--- START ---
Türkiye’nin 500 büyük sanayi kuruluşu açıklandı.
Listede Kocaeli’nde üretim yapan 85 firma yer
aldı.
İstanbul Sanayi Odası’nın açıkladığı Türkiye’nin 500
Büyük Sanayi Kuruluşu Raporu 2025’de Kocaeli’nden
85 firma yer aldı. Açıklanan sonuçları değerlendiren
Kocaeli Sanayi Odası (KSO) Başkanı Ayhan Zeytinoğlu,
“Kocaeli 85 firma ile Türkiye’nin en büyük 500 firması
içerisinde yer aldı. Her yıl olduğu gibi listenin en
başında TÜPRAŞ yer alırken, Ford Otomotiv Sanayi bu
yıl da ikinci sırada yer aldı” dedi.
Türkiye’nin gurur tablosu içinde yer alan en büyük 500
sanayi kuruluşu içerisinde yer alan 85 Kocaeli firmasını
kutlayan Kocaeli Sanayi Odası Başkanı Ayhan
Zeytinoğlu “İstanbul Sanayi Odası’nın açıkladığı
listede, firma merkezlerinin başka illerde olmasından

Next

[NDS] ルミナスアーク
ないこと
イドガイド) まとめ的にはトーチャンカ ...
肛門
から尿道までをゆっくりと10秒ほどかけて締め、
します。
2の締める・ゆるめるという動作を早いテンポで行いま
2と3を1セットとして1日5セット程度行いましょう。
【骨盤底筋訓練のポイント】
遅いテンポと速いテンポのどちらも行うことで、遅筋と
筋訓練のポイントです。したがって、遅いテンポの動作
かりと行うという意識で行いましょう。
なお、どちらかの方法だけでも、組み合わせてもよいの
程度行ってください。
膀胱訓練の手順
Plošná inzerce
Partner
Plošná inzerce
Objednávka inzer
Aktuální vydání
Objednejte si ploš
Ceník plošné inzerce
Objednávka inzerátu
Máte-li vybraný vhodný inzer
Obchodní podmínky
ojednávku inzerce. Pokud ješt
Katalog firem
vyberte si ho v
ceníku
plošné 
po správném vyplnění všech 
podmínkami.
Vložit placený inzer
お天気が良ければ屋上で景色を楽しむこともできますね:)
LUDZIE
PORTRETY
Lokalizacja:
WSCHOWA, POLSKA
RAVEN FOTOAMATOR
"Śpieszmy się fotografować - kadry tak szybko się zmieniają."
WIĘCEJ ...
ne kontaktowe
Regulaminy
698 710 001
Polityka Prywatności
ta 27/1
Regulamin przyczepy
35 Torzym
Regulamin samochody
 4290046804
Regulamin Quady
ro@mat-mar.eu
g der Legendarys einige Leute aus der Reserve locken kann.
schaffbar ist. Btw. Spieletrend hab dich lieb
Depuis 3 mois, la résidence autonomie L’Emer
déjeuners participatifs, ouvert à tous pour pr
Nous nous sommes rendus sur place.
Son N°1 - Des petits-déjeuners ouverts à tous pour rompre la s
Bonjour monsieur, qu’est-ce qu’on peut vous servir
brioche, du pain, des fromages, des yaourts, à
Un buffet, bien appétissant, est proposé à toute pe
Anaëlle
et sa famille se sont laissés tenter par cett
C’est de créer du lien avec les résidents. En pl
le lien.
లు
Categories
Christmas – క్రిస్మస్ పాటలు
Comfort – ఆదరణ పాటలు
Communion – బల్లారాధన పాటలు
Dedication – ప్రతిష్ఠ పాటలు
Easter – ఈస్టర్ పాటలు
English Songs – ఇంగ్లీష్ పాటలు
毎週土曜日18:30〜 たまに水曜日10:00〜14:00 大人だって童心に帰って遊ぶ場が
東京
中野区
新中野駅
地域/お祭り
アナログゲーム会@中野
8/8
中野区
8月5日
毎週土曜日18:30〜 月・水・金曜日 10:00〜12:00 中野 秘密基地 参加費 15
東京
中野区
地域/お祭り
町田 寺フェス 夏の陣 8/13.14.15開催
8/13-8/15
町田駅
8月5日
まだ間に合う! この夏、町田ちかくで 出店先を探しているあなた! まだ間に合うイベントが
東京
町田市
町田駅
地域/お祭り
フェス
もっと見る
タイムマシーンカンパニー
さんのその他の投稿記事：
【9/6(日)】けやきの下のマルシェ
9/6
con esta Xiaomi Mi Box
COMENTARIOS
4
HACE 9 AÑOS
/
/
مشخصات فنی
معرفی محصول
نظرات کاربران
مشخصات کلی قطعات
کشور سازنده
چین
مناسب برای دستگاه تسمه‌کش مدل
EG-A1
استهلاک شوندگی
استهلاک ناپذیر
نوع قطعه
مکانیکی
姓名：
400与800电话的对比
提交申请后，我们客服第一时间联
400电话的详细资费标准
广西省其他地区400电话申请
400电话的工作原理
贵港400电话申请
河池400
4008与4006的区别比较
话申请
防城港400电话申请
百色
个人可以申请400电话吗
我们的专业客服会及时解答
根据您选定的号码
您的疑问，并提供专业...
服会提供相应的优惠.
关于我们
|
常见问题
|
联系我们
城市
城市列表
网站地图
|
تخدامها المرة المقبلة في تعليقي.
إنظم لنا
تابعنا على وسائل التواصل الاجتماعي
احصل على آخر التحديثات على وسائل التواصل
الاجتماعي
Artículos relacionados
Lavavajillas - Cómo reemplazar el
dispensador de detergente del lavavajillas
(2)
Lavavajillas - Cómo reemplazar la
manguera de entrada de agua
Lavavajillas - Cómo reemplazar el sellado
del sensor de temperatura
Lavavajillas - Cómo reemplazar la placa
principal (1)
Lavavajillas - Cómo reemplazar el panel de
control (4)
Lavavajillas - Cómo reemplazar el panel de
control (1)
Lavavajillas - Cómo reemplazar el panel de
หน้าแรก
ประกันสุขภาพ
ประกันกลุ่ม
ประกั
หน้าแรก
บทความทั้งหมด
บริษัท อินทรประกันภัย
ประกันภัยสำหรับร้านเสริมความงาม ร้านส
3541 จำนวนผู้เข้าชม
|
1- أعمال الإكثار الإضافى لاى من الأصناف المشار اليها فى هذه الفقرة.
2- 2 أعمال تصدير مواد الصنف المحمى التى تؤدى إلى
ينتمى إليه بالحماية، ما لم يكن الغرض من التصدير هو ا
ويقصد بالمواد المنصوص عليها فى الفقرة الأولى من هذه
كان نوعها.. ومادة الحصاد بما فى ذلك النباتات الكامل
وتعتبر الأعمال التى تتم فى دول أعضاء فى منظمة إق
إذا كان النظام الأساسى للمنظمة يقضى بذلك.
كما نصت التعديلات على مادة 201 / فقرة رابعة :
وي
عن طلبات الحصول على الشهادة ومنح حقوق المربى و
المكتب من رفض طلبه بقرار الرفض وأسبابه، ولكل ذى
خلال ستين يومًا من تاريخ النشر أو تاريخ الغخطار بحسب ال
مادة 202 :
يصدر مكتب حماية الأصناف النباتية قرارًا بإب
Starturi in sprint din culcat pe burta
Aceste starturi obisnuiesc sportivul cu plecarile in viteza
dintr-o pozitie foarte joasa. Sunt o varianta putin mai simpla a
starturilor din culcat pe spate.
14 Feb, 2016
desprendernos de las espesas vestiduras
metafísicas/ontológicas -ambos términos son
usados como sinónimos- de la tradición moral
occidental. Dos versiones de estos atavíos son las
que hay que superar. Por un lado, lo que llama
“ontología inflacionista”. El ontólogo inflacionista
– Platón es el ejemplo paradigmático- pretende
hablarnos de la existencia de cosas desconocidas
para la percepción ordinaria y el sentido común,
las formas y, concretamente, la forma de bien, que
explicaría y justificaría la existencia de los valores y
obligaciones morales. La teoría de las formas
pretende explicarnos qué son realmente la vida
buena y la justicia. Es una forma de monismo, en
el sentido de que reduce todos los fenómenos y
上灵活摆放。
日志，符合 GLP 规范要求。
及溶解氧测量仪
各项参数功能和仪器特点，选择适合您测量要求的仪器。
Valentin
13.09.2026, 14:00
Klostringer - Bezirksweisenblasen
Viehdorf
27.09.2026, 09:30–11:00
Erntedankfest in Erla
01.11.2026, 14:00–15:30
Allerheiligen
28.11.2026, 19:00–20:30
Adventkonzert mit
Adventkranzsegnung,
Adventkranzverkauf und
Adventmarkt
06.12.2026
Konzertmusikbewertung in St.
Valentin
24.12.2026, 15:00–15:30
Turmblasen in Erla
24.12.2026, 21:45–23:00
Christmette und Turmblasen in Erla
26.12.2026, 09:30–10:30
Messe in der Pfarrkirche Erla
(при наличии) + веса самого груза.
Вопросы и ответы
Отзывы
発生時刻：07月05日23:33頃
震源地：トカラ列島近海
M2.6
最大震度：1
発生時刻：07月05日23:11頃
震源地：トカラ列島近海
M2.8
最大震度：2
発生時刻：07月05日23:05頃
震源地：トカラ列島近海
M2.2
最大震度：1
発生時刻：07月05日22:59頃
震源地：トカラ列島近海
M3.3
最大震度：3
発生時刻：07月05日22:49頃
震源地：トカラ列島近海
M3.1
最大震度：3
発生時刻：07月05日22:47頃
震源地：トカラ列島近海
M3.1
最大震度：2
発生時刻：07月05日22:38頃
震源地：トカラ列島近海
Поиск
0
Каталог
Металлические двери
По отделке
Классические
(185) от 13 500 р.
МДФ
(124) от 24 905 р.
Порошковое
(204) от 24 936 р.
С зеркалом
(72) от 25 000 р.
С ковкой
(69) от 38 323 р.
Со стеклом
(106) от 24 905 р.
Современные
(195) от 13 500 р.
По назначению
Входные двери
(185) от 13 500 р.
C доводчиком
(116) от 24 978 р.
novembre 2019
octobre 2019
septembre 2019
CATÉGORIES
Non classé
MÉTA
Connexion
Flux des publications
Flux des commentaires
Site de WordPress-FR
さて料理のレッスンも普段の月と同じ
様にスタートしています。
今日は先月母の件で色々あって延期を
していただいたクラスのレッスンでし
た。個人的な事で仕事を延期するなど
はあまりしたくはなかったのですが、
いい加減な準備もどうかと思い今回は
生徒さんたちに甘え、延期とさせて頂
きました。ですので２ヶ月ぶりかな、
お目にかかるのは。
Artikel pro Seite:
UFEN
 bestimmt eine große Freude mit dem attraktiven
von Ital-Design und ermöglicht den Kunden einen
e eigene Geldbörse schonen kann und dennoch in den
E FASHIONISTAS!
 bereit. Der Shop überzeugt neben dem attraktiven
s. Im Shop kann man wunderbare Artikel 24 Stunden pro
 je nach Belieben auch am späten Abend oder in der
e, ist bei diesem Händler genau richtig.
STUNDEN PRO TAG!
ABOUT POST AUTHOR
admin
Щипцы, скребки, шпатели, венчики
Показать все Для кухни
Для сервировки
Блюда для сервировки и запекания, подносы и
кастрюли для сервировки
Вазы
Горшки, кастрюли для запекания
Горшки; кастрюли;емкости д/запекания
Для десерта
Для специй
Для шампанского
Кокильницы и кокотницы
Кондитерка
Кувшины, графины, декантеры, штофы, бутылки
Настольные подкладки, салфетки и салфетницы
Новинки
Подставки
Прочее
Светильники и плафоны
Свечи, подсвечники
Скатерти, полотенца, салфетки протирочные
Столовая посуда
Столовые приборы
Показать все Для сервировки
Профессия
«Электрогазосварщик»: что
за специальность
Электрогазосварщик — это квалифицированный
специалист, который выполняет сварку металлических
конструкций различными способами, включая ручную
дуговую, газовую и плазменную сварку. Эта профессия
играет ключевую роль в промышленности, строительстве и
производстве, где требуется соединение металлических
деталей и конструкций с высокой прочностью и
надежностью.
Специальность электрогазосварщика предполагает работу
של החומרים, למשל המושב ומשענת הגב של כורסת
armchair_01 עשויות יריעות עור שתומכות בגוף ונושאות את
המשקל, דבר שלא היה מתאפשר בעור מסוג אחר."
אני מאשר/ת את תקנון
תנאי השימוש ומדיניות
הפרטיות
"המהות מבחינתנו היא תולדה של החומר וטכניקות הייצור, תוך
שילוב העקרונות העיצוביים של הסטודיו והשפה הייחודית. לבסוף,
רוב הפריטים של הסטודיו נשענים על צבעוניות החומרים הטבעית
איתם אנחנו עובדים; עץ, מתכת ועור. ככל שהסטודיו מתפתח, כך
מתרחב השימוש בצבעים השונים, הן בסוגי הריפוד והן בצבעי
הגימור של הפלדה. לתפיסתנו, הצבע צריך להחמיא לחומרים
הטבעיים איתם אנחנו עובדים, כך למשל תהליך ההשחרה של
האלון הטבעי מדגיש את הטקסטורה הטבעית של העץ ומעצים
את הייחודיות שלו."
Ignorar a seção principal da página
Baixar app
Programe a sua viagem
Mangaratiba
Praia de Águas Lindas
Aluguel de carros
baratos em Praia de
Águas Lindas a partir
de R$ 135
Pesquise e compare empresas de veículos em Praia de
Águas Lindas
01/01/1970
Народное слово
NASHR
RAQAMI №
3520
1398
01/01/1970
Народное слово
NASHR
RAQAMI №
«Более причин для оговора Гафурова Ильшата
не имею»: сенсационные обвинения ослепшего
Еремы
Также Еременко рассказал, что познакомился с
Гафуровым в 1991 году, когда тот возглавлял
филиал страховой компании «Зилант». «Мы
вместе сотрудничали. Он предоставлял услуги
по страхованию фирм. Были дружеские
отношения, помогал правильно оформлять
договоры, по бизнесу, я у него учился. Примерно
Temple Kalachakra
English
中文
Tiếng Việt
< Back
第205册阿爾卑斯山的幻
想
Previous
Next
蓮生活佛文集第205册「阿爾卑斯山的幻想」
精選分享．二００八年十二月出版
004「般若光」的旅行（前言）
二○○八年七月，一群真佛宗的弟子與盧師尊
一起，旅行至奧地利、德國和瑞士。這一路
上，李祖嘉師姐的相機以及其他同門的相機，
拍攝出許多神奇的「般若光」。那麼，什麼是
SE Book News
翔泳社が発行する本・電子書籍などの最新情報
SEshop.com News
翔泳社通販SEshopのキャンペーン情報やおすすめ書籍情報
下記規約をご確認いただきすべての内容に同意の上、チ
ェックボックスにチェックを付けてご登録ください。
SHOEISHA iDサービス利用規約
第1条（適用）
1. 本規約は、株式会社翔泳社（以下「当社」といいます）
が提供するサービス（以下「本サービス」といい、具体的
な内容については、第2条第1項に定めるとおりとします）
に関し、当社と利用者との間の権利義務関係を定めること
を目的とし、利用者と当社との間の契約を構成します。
--- END ---
▶ _Directions for this task_
Find every line above that contains the word "למשל", and return each one.

▶ _Worked solution_
של החומרים, למשל המושב ומשענת הגב של כורסת
הטבעיים איתם אנחנו עובדים, כך למשל תהליך ההשחרה של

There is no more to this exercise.